Key rotation: the worker's signing_key= accepts a tuple. To roll
without downtime, stamp new workers with (new, old), swap publishers
to new, then drop old once the queue has drained.
Default is broker_signing_key=None — no signature is computed or
verified, on-wire format identical to pre-signing builds. Authentic
envelopes are opt-in for deployments that need them.
publish_events — distributed observability¶
When set, the runtime subscribes to murmur.events.{runtime_id} and
relays worker-side per-agent / per-tool events back to its local
emitter. Useful for centralised dashboards. Without it, the publisher
sees only BATCH_* / GROUP_* / AGENT_DISPATCHED. See
Events.
shutdown¶
Releases MCP subprocesses (when mcp_eager_start=True) and broker
connections. AgentRouter and AgentServer lifespans call this
automatically; for plain runtimes, call it on shutdown.
run_sync and friends¶
For notebooks, scripts, and the REPL, sync entry points wrap each async
method with asyncio.run:
run_sync raises if called from inside a running event loop — use the
async form there.
Optional: uvloop for the asyncio loop¶
The CLI commands that own the loop (murmur serve, murmur worker
start) accept --uvloop to swap stdlib's asyncio for
uvloop — a Cython wrapper
around libuv that's typically 2-4× faster on the scheduler hot path:
pip install 'murmur-runtime[uvloop]' # POSIX only — no Windows wheels
murmur serve --uvloop --port 8420
murmur worker start --agents researcher --broker redis://… --uvloop
# or fleet-wide via env:
MURMUR_USE_UVLOOP=1 murmur serve
Falls back to the default loop with a stderr warning when the extra
isn't installed or the platform is Windows. Real-world speedup is
workload-dependent: single-digit % for typical agent runs (httpx +
provider call dominate), larger only with high-concurrency gather
workloads where the asyncio scheduler is actually a bottleneck.
For your own programs that own asyncio.run, the canonical pattern
sets the policy before the loop starts. Murmur deliberately doesn't
touch the policy on import murmur — the runtime is a library, not
a process owner.
import asyncio
try:
import uvloop
except ImportError:
pass
else:
asyncio.set_event_loop_policy(uvloop.EventLoopPolicy())
asyncio.run(main())
Worked example — middleware order in practice¶
A run flows through Pipeline stages in this order, outside-in:
Timeout wraps the whole chain so a stuck child cancels regardless of
which inner stage is mid-flight. DepthLimit rejects recursive spawns
that would push past RuntimeOptions.max_spawn_depth. CostTracking
only appears when RuntimeOptions.token_budget is set; Retry only
when RuntimeOptions.retry_max_attempts > 1. dispatch_stage is
terminal — it calls backend.spawn and returns the result.
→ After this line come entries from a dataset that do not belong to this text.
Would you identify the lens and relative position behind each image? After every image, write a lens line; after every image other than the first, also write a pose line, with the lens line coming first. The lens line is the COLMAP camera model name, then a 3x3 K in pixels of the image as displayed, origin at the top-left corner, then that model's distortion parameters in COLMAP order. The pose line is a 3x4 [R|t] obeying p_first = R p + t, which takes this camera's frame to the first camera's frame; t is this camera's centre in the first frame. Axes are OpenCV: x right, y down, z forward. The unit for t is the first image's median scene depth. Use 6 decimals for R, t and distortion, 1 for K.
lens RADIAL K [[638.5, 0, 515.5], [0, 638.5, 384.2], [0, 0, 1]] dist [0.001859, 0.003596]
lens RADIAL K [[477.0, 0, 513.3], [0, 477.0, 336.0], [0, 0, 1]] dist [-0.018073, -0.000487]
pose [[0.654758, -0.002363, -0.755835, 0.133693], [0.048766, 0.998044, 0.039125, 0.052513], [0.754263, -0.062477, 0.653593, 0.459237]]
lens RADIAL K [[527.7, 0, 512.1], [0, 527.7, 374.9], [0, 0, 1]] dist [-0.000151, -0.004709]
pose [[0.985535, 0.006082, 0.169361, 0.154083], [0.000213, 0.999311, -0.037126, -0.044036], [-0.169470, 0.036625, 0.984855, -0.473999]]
Cycle and total-spawn-cap checks happen before the pipeline runs
— they reject in runtime.run() itself so a rejected cascade never
consumes a spawn slot or burns timeout budget. See
Cascading spawns.
gather deliberately bypasses this pipeline (the per-slot path calls
backend.gather directly). Per-slot retries aren't applied — if you
need them, build a single-task helper that goes through runtime.run
and parallelise that. timeout_seconds is enforced inline at the
batch level: one wall clock for the whole call, translated to
SpawnError on expiry; slots already claimed stay claimed.
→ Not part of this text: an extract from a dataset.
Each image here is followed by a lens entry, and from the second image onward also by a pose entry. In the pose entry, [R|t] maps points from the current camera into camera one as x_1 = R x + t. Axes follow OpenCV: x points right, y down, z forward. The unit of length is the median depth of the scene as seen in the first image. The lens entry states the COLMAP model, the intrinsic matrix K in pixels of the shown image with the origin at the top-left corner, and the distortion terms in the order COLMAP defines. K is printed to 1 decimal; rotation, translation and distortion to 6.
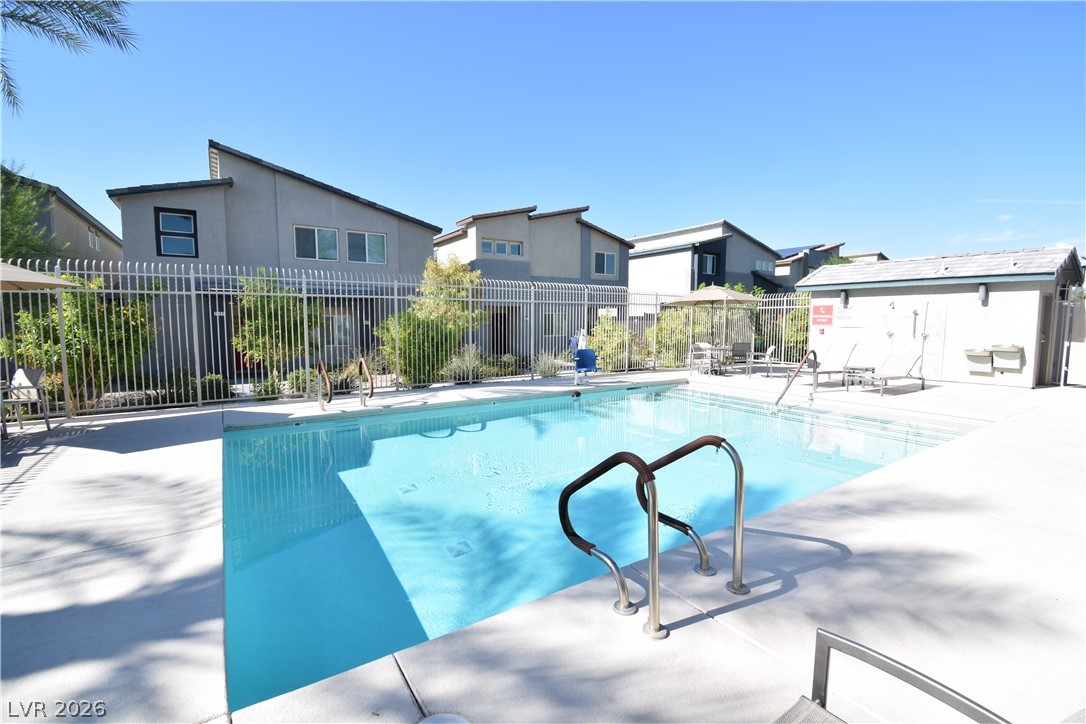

Worked example — lifecycle observation¶
Wire an emitter and watch the events fire as a run progresses:
from murmur import Agent, AgentRuntime, TaskSpec
from murmur.events import (
LogEventEmitter,
MultiEventEmitter,
RuntimeEvent,
SSEEventEmitter,
)
sse = SSEEventEmitter(heartbeat_interval=15.0)
runtime = AgentRuntime(
event_emitter=MultiEventEmitter([LogEventEmitter(), sse]),
)
# In one task, drive the agent:
async def driver():
await runtime.run(agent, TaskSpec(input="..."))
# In another, consume the SSE stream (e.g. inside a Starlette endpoint):
async def watch():
async for event in sse.subscribe():
print(event.event_type.value, event.payload)
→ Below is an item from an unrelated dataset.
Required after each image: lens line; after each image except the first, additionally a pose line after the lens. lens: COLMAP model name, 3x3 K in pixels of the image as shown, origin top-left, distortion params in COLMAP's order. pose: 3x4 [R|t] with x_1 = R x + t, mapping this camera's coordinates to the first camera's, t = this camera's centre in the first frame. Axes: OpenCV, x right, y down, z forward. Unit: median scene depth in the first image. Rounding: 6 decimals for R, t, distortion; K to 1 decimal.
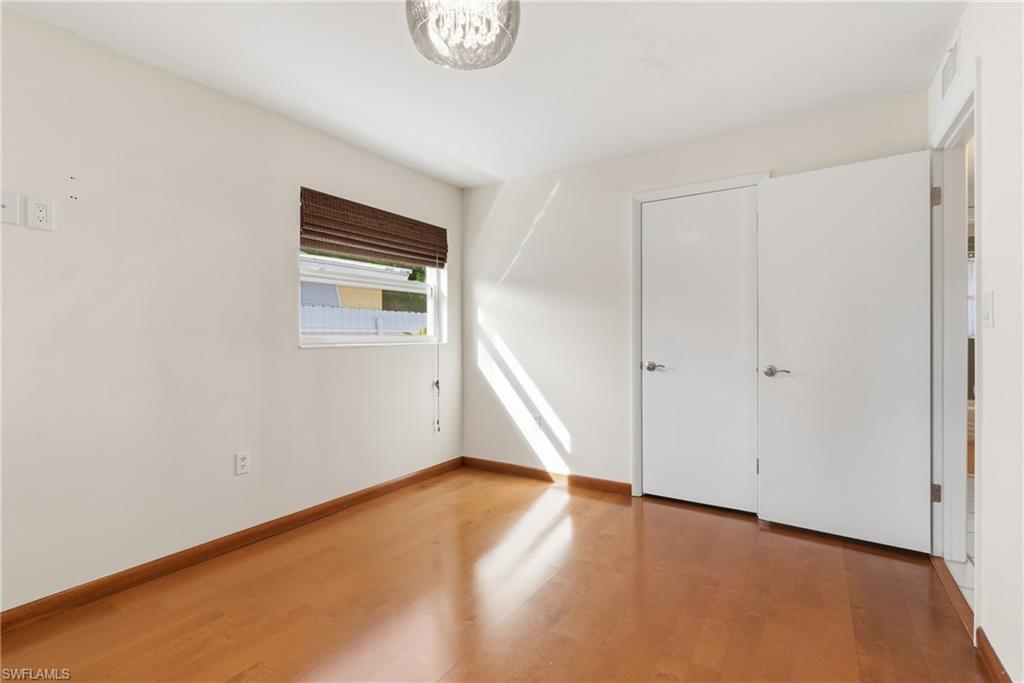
lens RADIAL K [[469.0, 0, 510.7], [0, 469.0, 340.1], [0, 0, 1]] dist [0.002760, -0.000254]
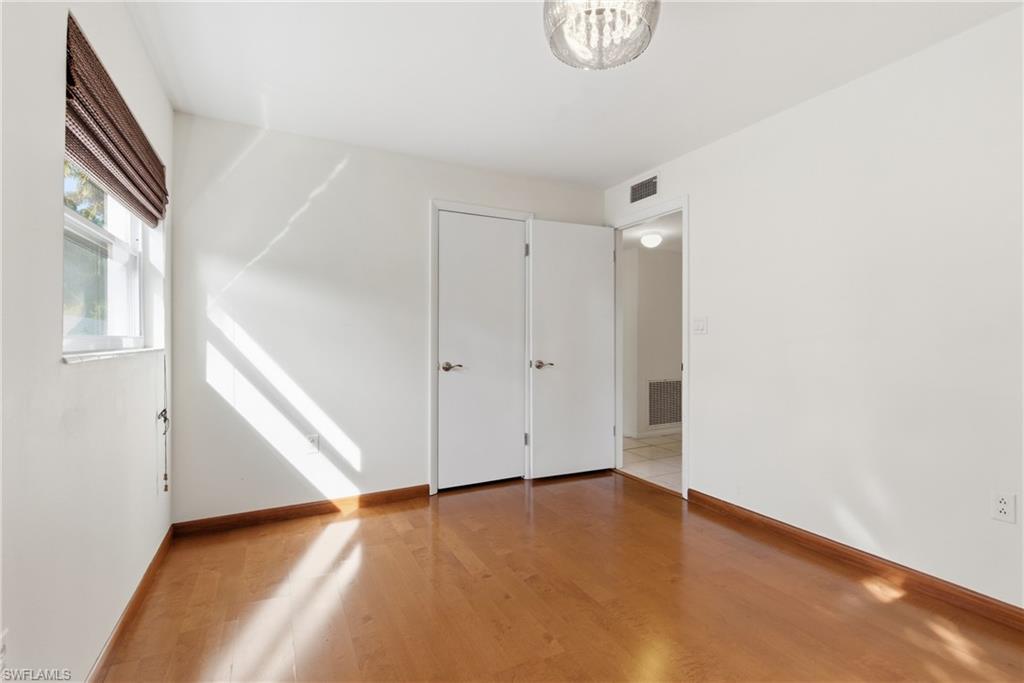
lens RADIAL K [[469.0, 0, 510.7], [0, 469.0, 340.1], [0, 0, 1]] dist [0.002760, -0.000254]
pose [[0.491024, -0.001156, 0.871145, -0.499374], [0.003549, 0.999993, -0.000674, -0.002166], [-0.871139, 0.003423, 0.491025, 0.323363]]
Per single runtime.run, you'll see roughly:
agent_spawned {agent_name: 'researcher', backend: 'AsyncBackend', ...}
tool_call_started {tool_name: 'web_search', ...}
tool_call_completed {tool_name: 'web_search', duration_ms: 412, ...}
agent_completed {agent_name: 'researcher', tokens_used: 1842, ...}
gather wraps the slots in BATCH_STARTED / BATCH_COMPLETED, and
run_group adds GROUP_STARTED / GROUP_COMPLETED. See
Events for the full type list and emitter wiring.